Supplied text
After calling prepareAsync, receiving the onPrepared callback calls start to begin playback:

@Override
public void onPrepared(IMediaPlayer mp) {
    // Start playback
    mMediaPlayer.start();
}

At this point, under normal circumstances, the video should play properly, and we will focus only on the calling flow.

Creation of read_thread#

Starting from the prepareAsync method of IjkMediaPlayer, the calling flow is as follows:

Mermaid Loading...

It can be seen that prepareAsync ultimately calls the function stream_open, which is defined as follows:

static VideoState *stream_open(FFPlayer *ffp, const char *filename, AVInputFormat *iformat){
    av_log(NULL, AV_LOG_INFO, "stream_open\n");
    assert(!ffp->is);
    // Initialize VideoState and some parameters.
    VideoState *is;
    is = av_mallocz(sizeof(VideoState));
    if (!is)
        return NULL;
    is->filename = av_strdup(filename);
    if (!is->filename)
        goto fail;
    // Here, iformat has not been assigned yet, the best AVInputFormat will be found later through probing.

Stored rows
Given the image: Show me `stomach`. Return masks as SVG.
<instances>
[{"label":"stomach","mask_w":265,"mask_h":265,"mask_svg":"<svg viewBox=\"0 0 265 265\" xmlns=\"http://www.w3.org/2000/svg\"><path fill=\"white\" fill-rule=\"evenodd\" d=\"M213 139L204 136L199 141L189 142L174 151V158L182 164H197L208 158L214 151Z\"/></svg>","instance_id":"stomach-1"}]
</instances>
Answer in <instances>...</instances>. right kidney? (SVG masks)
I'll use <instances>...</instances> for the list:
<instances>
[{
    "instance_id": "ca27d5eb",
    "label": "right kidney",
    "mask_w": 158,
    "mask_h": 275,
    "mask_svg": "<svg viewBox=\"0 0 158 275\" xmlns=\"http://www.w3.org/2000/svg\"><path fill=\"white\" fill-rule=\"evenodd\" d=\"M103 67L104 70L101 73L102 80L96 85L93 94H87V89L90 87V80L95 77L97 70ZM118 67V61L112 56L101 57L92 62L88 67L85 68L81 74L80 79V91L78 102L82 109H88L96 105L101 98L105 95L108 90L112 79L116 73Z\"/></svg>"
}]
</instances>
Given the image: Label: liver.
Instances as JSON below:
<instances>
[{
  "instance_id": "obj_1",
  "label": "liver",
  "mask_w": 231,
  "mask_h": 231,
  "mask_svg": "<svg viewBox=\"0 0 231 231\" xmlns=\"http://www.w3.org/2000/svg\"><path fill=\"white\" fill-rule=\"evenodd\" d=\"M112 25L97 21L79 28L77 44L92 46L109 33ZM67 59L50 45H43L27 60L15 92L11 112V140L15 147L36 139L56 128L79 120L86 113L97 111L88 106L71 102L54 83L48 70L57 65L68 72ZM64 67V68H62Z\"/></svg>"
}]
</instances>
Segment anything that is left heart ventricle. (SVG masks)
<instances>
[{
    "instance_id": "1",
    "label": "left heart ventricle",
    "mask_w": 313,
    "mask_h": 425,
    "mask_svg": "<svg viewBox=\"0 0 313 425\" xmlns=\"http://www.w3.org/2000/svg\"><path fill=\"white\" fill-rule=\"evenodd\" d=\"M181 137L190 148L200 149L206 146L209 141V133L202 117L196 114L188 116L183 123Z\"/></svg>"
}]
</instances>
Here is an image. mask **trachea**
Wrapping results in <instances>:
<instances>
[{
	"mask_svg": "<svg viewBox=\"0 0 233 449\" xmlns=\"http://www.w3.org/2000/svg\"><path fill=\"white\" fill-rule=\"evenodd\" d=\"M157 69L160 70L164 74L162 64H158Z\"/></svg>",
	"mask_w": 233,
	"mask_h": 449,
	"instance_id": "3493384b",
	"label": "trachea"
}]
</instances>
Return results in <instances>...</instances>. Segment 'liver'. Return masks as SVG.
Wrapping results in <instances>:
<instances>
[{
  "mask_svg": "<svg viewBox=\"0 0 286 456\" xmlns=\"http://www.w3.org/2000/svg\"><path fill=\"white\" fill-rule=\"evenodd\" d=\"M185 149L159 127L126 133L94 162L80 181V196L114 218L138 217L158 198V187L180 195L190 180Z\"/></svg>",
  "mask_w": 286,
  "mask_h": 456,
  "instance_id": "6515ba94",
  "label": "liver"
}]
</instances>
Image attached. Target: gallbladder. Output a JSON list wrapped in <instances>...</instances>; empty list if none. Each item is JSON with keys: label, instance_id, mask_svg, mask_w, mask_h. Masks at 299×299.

What to work on
Print everything in the IjkMediaPlayer text above from "static VideoState *stream_open(FFPlayer" down to "and some parameters.", word for word.

Reply to the exercise
static VideoState *stream_open(FFPlayer *ffp, const char *filename, AVInputFormat *iformat){
    av_log(NULL, AV_LOG_INFO, "stream_open\n");
    assert(!ffp->is);
    // Initialize VideoState and some parameters.